The Great Escape
For U.S. airmen trapped in Yugoslavia during World War II, building a secret airstrip was their only way out.
- By Phil Scott
- Air & Space magazine, January 2011
Courtesy Debi Jibilian
(Page 3 of 7)
THE CHETNIKS HAD BEGUN their collection of U.S. airmen when the first one floated out of the sky following a disastrous low-level raid on Ploesti in 1943. A year later, the number of Americans under Chetnik care topped 100, but Army Air Forces officers did not realize there were so many and that they were clustered in Pranjani, a remote village in western Serbia. Air Force leaders figured that men not turned over by Tito’s Partisans had probably been rounded up by the Germans.
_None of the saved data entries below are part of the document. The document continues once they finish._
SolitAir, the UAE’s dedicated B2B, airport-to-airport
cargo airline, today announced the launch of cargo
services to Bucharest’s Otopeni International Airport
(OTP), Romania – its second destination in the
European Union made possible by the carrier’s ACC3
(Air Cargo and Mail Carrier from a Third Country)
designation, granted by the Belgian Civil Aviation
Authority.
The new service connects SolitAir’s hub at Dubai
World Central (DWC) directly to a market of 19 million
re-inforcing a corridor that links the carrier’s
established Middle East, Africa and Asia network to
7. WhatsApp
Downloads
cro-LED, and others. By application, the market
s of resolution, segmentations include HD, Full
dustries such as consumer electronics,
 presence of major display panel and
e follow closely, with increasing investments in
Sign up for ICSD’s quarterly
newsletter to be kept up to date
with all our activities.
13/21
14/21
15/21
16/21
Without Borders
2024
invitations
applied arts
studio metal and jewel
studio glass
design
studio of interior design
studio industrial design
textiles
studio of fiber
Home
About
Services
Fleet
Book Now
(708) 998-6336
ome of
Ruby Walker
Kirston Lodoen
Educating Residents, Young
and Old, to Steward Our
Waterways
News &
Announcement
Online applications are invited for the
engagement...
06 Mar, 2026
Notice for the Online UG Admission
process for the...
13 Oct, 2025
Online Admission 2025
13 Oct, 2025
That all changed after Musulin returned to the OSS station in Bari at the end of May 1944 after spending six months in Serbia gathering intelligence and organizing the Chetniks into resistance groups who could sabotage German targets, including bridges, ammunition depots, and airfields.
Musulin’s boss in Bari, George Vujnovich, had heard unconfirmed reports that the number of Allied airmen who had escaped capture by the Germans in Yugoslavia was substantial. When Musulin confirmed that there were at least 100 men in Chetnik territory, Vujnovich devised a rescue operation code-named Halyard. Vujnovich wanted to send in a three-man team headed by Musulin to supervise the building of an airfield from which U.S. airplanes could evacuate the airmen.
Arthur Jibilian, who had been a U.S. Navy radioman before joining the OSS, would be the team’s radio operator. Jibilian, better known as “Jibby,” was tasked with hauling around the heavy equipment needed to receive, transmit, and encode radio signals. According to Gregory A. Freeman, who wrote about Operation Halyard in his 2007 book, The Forgotten 500, Vujnovich felt even more urgency about launching the rescue after finding out that a few of the airmen in Pranjani had recently been sending encoded radio messages to the 15th Air Force headquarters in Bari asking for help.
In late July, the OSS sent the downed airmen a message to expect Musulin, Mike Rajacich, a Serbian-fluent OSS agent, and Jibby to jump on July 31 or the first clear night after.
Under a prior agreement between British and U.S. intelligence services, a British pilot and jumpmaster would fly the OSS team to the jump site in a U.S. aircraft. That night, after taking off from Fugia, Italy, in a C-47 painted black, they ran into anti-aircraft fire and turned back. The next night, the jumpmaster told them to leap into an area where the Halyard team could clearly see a battle raging. “It’s funny, yet it’s so serious it’s not funny,” said Jibby (interviewed for this story a few months before he died last March). Then the jumpmaster told the OSS team to parachute above a lake. According to Jibby, Musulin exploded and demanded—and got—a U.S. pilot and jumpmaster. “That night, we were in Yugoslavia,” said Jibby.
Jibby said he had been afraid during the two-hour flight to the drop zone, but the delays made him eager to jump. They used a static line and jumped at 800 feet with no emergency chute. Jibby hit the ground in 30 seconds. “It looked like I was going to come down into some trees, so I went into ‘tree position,’ ” he remembered. “I crossed my legs and put my elbows to my face.” Fortunately, he landed in a cornfield. “My best landing of all my parachuting,” he said. “Musulin landed on a chicken coop and crushed it all to hell. Mike, our third member, he landed in a tree with feet just barely off the ground and had to be helped out a bit.”
When the Halyard team finally met up with the downed fliers, they learned that the group had ballooned to 250. And they weren’t just showing up randomly. By then the Chetniks had developed precision tactics to rescue them: Once a parachute bloomed, one small guerrilla detachment rushed toward it, while a second larger group set up a perimeter, blocking roads with boulders or trees and placing .50-caliber machine guns at strategic points. “Most of the time the Germans would turn around and retreat,” Petrovich wrote in his 2003 autobiography, Freedom or Death, “but sometimes the expedition would include tanks and armored vehicles, and the only thing that we could do was to keep them under fire until the signal was received that the American crew had been evacuated.”
Right after one such mission on Zlatibor Mountain, Petrovich’s group received orders to move to Mihailovich’s headquarters at Ravna Gora. Once there, they were ordered 50 miles north to Pranjani, where the growing collection of U.S. airmen had discovered Galovica meadow. It was situated atop a hill and filled with boulders, but it was relatively flat, and the Halyard team thought it could accommodate C-47s.